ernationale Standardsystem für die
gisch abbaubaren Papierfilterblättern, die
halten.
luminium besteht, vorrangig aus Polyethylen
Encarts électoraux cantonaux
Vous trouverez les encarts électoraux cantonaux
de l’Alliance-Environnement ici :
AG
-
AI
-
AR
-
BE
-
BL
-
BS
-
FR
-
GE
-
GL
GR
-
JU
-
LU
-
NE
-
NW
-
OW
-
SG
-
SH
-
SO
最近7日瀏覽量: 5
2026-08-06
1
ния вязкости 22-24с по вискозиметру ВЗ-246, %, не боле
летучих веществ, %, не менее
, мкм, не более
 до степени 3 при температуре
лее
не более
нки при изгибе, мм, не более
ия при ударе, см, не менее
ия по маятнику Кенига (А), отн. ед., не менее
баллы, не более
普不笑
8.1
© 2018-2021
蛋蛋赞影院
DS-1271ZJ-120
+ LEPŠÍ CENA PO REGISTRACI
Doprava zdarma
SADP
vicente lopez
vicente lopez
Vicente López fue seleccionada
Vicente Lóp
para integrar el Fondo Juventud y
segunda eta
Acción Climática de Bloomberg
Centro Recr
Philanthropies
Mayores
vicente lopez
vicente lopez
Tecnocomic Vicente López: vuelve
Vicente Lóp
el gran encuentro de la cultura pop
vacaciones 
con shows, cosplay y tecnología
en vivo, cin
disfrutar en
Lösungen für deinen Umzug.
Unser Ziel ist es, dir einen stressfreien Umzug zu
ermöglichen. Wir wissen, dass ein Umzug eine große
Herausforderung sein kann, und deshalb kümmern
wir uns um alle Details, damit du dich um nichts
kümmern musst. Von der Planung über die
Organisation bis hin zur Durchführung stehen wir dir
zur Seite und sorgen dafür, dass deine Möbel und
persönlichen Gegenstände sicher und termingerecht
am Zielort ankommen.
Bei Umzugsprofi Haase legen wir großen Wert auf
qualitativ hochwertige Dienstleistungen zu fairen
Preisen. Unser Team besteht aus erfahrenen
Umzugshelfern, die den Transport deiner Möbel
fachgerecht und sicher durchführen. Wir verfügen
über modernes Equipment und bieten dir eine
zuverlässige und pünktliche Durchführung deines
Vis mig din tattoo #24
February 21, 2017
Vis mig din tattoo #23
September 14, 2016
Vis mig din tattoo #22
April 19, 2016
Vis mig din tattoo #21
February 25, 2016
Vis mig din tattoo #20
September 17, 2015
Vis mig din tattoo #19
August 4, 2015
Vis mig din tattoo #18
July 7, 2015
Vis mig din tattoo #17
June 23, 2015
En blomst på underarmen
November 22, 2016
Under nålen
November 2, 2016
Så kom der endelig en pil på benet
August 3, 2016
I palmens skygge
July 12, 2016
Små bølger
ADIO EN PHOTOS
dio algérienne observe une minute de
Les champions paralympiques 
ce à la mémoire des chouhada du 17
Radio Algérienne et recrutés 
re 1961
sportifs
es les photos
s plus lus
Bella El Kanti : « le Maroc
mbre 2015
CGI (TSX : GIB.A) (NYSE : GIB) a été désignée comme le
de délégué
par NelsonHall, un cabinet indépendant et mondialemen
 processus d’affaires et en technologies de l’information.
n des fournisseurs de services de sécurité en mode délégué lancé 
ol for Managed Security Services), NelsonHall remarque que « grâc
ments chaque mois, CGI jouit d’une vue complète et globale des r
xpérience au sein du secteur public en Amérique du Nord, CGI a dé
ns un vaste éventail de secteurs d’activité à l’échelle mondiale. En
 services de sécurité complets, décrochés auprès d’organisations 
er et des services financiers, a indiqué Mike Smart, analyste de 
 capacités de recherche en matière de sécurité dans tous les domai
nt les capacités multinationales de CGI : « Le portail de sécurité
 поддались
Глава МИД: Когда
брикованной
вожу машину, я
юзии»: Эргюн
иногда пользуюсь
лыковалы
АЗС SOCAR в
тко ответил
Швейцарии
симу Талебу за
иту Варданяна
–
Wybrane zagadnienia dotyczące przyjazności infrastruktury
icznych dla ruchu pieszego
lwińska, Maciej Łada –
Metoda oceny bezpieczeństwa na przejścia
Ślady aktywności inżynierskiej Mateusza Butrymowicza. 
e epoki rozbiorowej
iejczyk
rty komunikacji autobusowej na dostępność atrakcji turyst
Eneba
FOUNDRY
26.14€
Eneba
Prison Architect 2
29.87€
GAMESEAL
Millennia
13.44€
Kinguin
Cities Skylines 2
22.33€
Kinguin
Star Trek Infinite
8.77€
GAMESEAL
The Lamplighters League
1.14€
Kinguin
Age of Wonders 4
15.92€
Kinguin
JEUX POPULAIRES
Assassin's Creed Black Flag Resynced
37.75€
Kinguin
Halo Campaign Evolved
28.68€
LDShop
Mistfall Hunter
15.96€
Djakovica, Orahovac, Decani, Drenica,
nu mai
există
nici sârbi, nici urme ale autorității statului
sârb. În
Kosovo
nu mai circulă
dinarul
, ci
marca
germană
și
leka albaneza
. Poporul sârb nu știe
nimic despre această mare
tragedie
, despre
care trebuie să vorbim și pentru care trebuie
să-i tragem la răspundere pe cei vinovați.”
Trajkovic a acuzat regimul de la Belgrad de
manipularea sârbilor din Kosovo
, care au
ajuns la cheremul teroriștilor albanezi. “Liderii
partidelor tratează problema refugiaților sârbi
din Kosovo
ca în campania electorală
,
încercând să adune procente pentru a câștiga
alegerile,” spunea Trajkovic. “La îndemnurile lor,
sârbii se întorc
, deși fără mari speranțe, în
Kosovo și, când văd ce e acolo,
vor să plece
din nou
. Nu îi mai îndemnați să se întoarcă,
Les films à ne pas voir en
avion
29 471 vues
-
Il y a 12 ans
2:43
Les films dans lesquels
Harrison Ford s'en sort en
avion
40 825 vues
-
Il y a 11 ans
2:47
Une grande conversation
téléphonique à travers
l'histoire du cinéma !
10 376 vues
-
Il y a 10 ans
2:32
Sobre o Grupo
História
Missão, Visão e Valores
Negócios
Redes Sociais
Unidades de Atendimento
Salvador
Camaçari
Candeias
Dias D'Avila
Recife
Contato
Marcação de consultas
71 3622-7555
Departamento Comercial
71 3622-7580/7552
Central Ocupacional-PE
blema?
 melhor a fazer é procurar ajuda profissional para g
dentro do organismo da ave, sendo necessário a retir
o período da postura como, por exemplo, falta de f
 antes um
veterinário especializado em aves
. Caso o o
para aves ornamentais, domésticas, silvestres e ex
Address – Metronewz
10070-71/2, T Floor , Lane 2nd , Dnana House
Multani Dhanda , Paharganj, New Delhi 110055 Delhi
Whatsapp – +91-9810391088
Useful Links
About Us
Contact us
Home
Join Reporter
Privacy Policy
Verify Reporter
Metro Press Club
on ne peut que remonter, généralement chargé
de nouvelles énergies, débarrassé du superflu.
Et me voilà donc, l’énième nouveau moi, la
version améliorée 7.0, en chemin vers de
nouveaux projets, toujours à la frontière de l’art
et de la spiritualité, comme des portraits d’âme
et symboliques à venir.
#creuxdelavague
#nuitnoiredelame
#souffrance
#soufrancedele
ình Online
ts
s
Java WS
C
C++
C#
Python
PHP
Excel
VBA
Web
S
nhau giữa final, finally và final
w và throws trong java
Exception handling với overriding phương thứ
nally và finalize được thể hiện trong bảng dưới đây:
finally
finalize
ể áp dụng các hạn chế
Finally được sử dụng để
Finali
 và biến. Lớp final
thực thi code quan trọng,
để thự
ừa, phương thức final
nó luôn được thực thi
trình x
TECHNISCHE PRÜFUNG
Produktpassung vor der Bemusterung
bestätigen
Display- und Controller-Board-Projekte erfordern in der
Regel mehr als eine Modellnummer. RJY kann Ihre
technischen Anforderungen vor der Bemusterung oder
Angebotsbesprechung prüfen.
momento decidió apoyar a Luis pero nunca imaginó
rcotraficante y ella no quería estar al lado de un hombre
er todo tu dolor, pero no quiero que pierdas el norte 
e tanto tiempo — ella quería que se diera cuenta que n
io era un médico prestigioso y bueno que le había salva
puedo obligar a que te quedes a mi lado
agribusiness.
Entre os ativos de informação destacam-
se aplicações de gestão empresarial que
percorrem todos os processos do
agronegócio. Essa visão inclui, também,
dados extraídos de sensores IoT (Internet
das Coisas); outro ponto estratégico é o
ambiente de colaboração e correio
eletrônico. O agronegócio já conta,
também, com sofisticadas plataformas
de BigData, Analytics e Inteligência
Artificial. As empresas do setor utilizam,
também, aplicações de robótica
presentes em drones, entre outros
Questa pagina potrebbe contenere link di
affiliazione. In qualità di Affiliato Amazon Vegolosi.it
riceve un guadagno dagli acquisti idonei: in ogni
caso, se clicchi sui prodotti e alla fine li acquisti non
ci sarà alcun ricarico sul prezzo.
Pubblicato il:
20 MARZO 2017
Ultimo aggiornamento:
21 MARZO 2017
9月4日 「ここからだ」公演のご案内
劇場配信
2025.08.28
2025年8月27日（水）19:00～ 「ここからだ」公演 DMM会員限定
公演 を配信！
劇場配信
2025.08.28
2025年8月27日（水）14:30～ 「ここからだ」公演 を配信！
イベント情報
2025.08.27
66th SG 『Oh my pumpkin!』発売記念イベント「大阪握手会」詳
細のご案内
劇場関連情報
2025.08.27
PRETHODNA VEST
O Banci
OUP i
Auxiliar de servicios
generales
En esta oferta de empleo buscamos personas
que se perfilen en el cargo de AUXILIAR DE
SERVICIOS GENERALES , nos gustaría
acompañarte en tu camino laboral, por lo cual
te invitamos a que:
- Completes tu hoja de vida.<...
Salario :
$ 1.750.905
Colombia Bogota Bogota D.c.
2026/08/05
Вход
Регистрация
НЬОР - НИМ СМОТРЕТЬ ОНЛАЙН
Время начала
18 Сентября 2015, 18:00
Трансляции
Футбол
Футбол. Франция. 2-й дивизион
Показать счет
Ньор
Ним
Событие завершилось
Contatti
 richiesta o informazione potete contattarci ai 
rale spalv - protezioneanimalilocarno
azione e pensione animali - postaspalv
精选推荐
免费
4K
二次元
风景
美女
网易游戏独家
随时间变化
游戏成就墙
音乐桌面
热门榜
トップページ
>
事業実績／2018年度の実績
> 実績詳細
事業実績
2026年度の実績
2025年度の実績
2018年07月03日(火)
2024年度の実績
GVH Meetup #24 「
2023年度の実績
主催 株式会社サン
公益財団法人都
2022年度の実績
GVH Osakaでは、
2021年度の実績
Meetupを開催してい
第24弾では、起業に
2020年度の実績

####

Your goal: Reproduce the rows from the very first one through the line containing "ия при ударе, см, не менее", keeping both ends.

Response area:
ernationale Standardsystem für die
gisch abbaubaren Papierfilterblättern, die
halten.
luminium besteht, vorrangig aus Polyethylen
Encarts électoraux cantonaux
Vous trouverez les encarts électoraux cantonaux
de l’Alliance-Environnement ici :
AG
-
AI
-
AR
-
BE
-
BL
-
BS
-
FR
-
GE
-
GL
GR
-
JU
-
LU
-
NE
-
NW
-
OW
-
SG
-
SH
-
SO
最近7日瀏覽量: 5
2026-08-06
1
ния вязкости 22-24с по вискозиметру ВЗ-246, %, не боле
летучих веществ, %, не менее
, мкм, не более
 до степени 3 при температуре
лее
не более
нки при изгибе, мм, не более
ия при ударе, см, не менее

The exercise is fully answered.